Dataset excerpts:
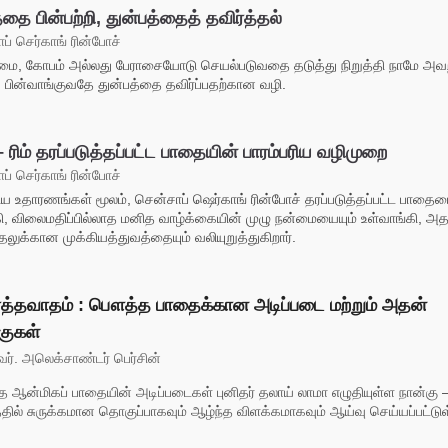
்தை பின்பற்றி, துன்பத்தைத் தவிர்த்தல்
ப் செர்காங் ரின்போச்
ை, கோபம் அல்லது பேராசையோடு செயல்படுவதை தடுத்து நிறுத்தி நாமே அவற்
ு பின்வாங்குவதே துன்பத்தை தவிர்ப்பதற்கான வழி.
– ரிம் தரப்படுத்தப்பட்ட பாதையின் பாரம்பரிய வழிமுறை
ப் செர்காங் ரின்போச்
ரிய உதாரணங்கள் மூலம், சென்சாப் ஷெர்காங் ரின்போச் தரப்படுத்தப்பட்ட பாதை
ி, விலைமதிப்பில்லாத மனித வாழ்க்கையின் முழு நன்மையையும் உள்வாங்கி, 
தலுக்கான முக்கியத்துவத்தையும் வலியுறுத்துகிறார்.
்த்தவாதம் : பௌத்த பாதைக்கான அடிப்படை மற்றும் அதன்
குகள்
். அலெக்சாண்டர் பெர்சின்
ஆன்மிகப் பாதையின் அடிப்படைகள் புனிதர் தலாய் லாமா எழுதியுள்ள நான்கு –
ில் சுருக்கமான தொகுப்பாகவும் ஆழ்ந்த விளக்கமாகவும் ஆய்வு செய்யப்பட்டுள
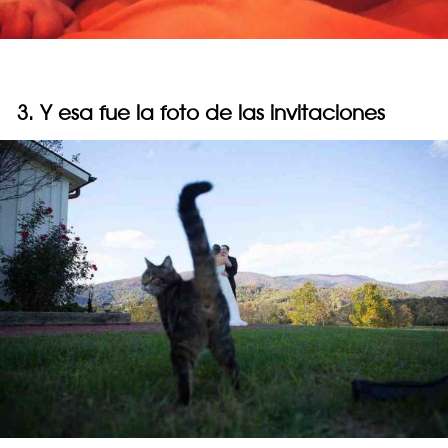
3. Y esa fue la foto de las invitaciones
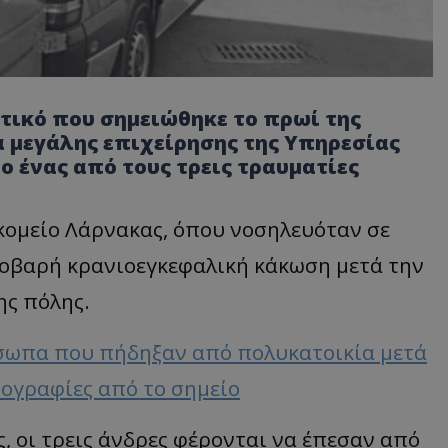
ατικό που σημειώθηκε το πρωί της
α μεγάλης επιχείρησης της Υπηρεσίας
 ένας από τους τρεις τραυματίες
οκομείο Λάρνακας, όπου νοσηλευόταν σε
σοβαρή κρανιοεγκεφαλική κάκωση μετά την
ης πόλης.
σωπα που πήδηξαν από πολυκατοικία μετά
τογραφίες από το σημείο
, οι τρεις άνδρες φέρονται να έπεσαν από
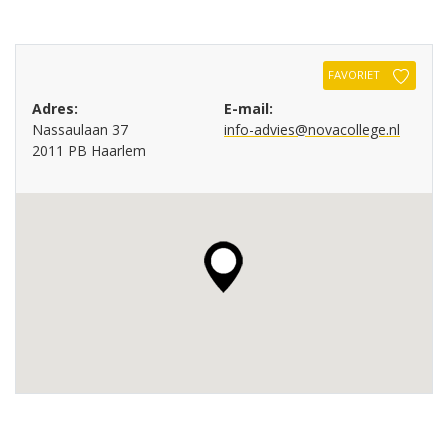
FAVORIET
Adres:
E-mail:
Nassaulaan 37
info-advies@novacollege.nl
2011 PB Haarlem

Prompt: Return every line above exactly, omitting images.

Output for this exercise:
்தை பின்பற்றி, துன்பத்தைத் தவிர்த்தல்
ப் செர்காங் ரின்போச்
ை, கோபம் அல்லது பேராசையோடு செயல்படுவதை தடுத்து நிறுத்தி நாமே அவற்
ு பின்வாங்குவதே துன்பத்தை தவிர்ப்பதற்கான வழி.
– ரிம் தரப்படுத்தப்பட்ட பாதையின் பாரம்பரிய வழிமுறை
ப் செர்காங் ரின்போச்
ரிய உதாரணங்கள் மூலம், சென்சாப் ஷெர்காங் ரின்போச் தரப்படுத்தப்பட்ட பாதை
ி, விலைமதிப்பில்லாத மனித வாழ்க்கையின் முழு நன்மையையும் உள்வாங்கி, 
தலுக்கான முக்கியத்துவத்தையும் வலியுறுத்துகிறார்.
்த்தவாதம் : பௌத்த பாதைக்கான அடிப்படை மற்றும் அதன்
குகள்
். அலெக்சாண்டர் பெர்சின்
ஆன்மிகப் பாதையின் அடிப்படைகள் புனிதர் தலாய் லாமா எழுதியுள்ள நான்கு –
ில் சுருக்கமான தொகுப்பாகவும் ஆழ்ந்த விளக்கமாகவும் ஆய்வு செய்யப்பட்டுள
3. Y esa fue la foto de las invitaciones
ατικό που σημειώθηκε το πρωί της
α μεγάλης επιχείρησης της Υπηρεσίας
 ένας από τους τρεις τραυματίες
οκομείο Λάρνακας, όπου νοσηλευόταν σε
σοβαρή κρανιοεγκεφαλική κάκωση μετά την
ης πόλης.
σωπα που πήδηξαν από πολυκατοικία μετά
τογραφίες από το σημείο
, οι τρεις άνδρες φέρονται να έπεσαν από
FAVORIET
Adres:
E-mail:
Nassaulaan 37
info-advies@novacollege.nl
2011 PB Haarlem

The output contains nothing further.